Порывшись в своей сумке, она наконец достает обед.
– Господи Иисусе, – бормочет она, обхватывая ладонями яблоко. – Ну, поехали.
С этими словами она швыряет яблоко прямо в лобовое стекло, в поле зрения водителя. Наконец-то что-то отвлекает его. Он резко тормозит, и из брюха автобуса раздается знакомый шипящий звук. Лили приседает и, когда к ней устремляется поток воздуха, разжимает пальцы. Под ладонью у нее разгорается искра, реагирующая на сжатый воздух, и Лили заговаривает с ней.
– Ну, давай же, – приказывает она едва слышным посреди продолжающегося грохота голосом. – Давай!
Искра разрослась, стала размером с куриное яйцо. Шипение затихает.
– Пора! – кричит Лили, и я не знаю, обращается она к себе или ко мне.

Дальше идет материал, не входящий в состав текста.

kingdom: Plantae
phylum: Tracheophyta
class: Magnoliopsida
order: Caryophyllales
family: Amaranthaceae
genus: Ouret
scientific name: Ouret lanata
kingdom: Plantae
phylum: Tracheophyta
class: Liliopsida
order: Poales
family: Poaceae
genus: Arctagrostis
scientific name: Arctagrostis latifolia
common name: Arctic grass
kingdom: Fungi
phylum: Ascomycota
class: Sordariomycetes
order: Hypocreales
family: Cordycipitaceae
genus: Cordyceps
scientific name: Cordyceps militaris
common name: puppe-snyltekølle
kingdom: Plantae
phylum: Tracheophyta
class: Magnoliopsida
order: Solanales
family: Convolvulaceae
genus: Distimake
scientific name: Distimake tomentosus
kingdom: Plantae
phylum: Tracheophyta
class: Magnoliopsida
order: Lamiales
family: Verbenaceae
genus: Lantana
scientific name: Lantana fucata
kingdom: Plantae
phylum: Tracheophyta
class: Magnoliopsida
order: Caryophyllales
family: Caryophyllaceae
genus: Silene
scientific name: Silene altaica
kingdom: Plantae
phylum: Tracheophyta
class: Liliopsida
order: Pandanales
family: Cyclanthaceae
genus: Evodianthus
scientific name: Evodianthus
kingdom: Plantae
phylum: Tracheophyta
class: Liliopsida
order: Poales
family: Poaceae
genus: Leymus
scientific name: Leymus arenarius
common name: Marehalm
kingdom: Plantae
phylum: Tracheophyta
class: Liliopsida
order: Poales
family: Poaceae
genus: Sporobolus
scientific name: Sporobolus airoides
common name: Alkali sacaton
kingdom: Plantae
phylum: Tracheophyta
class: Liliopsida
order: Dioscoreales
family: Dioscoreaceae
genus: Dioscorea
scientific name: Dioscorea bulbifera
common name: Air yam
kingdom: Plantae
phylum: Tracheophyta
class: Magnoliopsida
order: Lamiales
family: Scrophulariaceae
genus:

С этими словами она бросает шар молнии в средний выход. Двери распахиваются. Нас выбрасывает на пешеходную дорожку, мы падаем на колени, горячий резиновый уплотнитель от края двери обжигает нашу кожу.
Мы лежим так с минуту, наблюдая за удаляющимся автобусом, водителя которого, похоже, не беспокоят ни сгоревшие кнопки, ни пожарная сигнализация, ни прореха в боку его транспортного средства. О нас он как будто и думать забыл. Автобус несется вдаль, искореженный и массивный. В мышцы плеч понемногу возвращаются чувства, и когда автобус исчезает из виду, заклинание начинает отпускать меня.
Никто не останавливается рядом с нами, чтобы расспросить, что случилось с автобусом, или поинтересоваться, целы ли мы. Никто не обращает внимания на валяющуюся на тротуаре дверь. Люди просто идут дальше, обходя обломки с поразительно пустыми лицами.